» DOCUMENT SEGMENT:
○ ○ ○ ○ ○ ○ ○
Re: GSoC 2014 proposal

From: Alexander Korotkov <aekorotkov(at)gmail(dot)com>
To: Heikki Linnakangas <hlinnakangas(at)vmware(dot)com>
Cc: Иван Парфилов <iparfilov(at)gmail(dot)com>, pgsql-hackers <pgsql-hackers(at)postgresql(dot)org>
Subject: Re: GSoC 2014 proposal
Date: 2014-04-02 10:22:20
Message-ID: CAPpHfdv=N2YVM8xYp3O-Kco1u9e8CDupdrhmMn_5+nYhcDY_PA@mail.gmail.com
Views: Raw Message | Whole Thread | Download mbox | Resend email
Thread:
Lists: pgsql-hackers

On Tue, Apr 1, 2014 at 2:23 PM, Heikki Linnakangas
<hlinnakangas(at)vmware(dot)com>wrote:

> The BIRCH algorithm as described in the paper describes building a tree in
> memory. If I understood correctly, you're suggesting to use a pre-built
> GiST index instead. Interesting idea!
○ ○ ○ ○ ○ ○ ○
» DATA SUPPLIED:
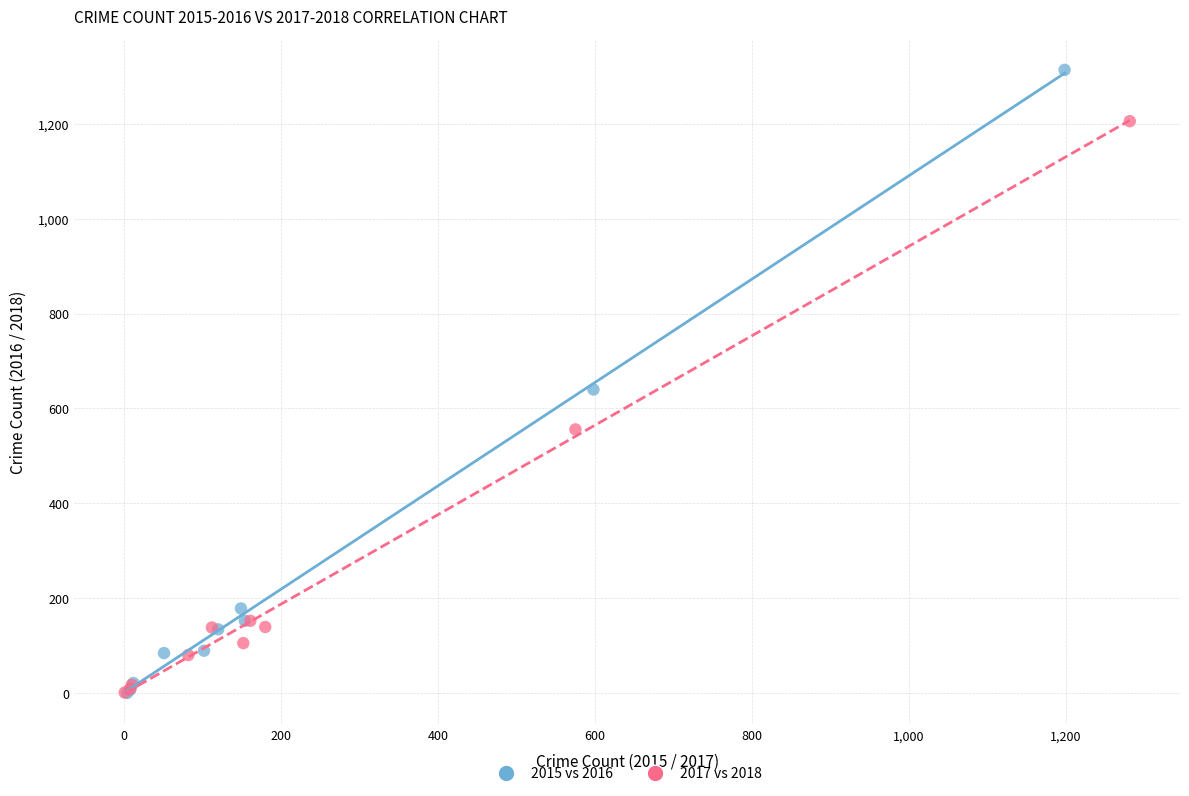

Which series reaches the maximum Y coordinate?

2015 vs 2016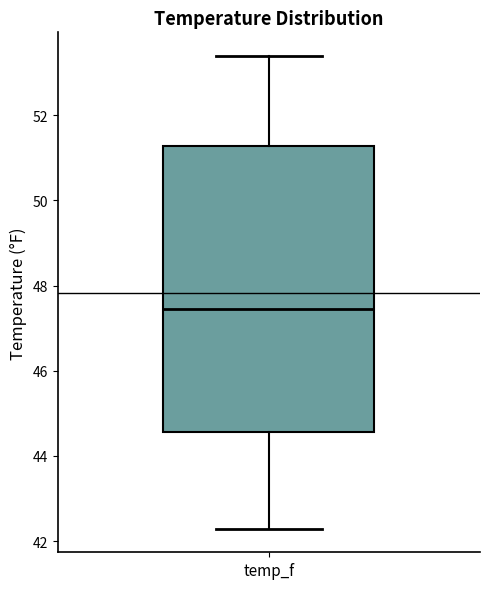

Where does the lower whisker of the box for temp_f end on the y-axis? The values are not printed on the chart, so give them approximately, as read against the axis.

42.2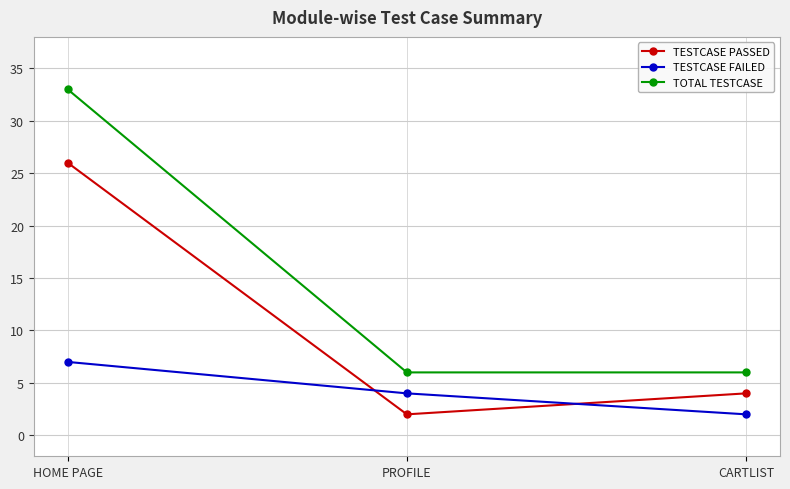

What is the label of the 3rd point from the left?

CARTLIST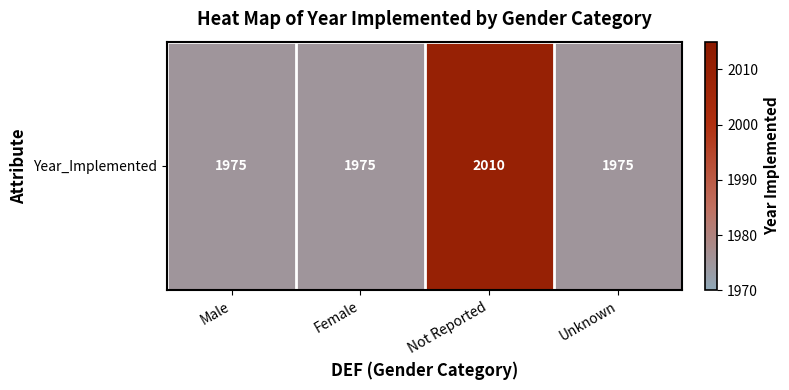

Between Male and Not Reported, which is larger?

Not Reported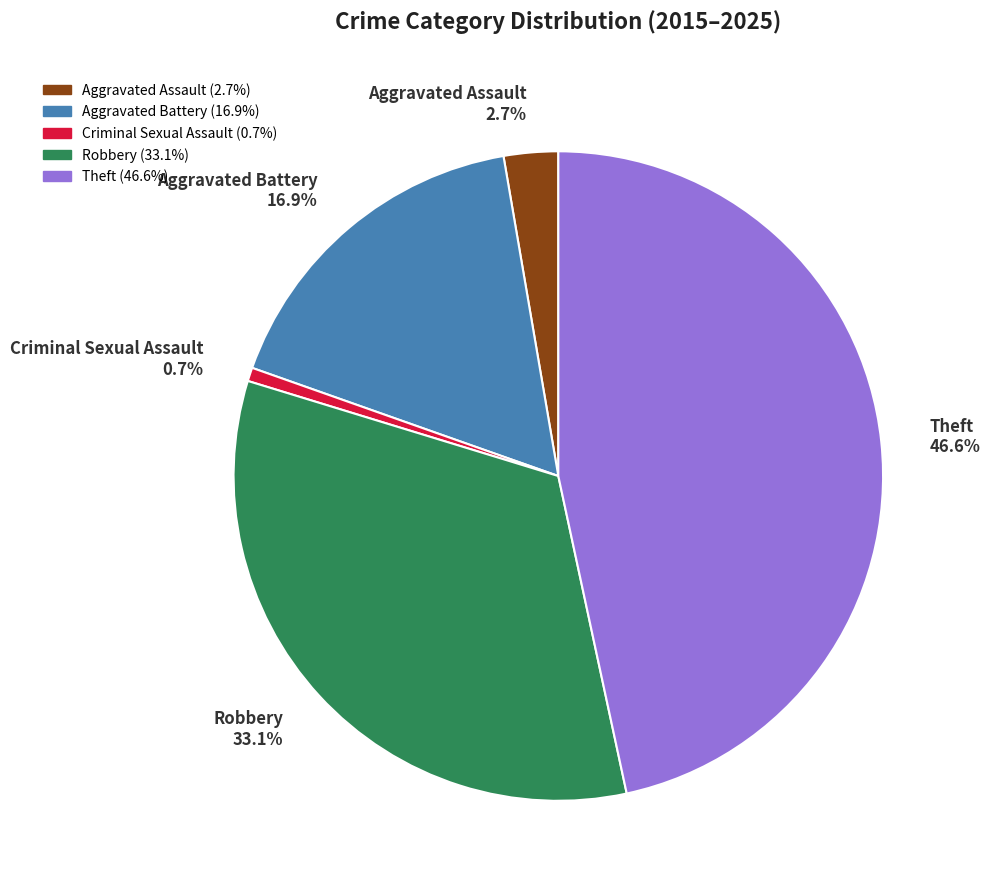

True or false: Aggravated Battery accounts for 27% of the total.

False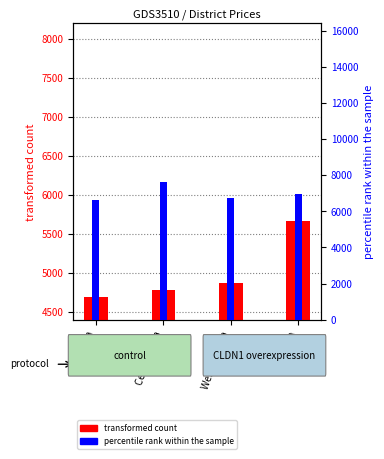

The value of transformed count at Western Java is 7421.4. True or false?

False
○ ○ ○ ○ ○ ○ ○
» WHAT TO WORK ON:
a: Print everything in the GSoC proposal message from "On Tue, Apr" down to "instead. Interesting idea!".
b: According to the GSoC proposal message, how does the suggested approach differ from the BIRCH algorithm as the paper describes it?
Rely only on the GSoC proposal message, not on the data.

» REPLIES:
a:
On Tue, Apr 1, 2014 at 2:23 PM, Heikki Linnakangas
<hlinnakangas(at)vmware(dot)com>wrote:

> The BIRCH algorithm as described in the paper describes building a tree in
> memory. If I understood correctly, you're suggesting to use a pre-built
> GiST index instead. Interesting idea!

b: The paper describes building the BIRCH tree in memory. As Heikki Linnakangas understood it, the suggestion is to use a pre-built GiST index instead, which he calls an interesting idea.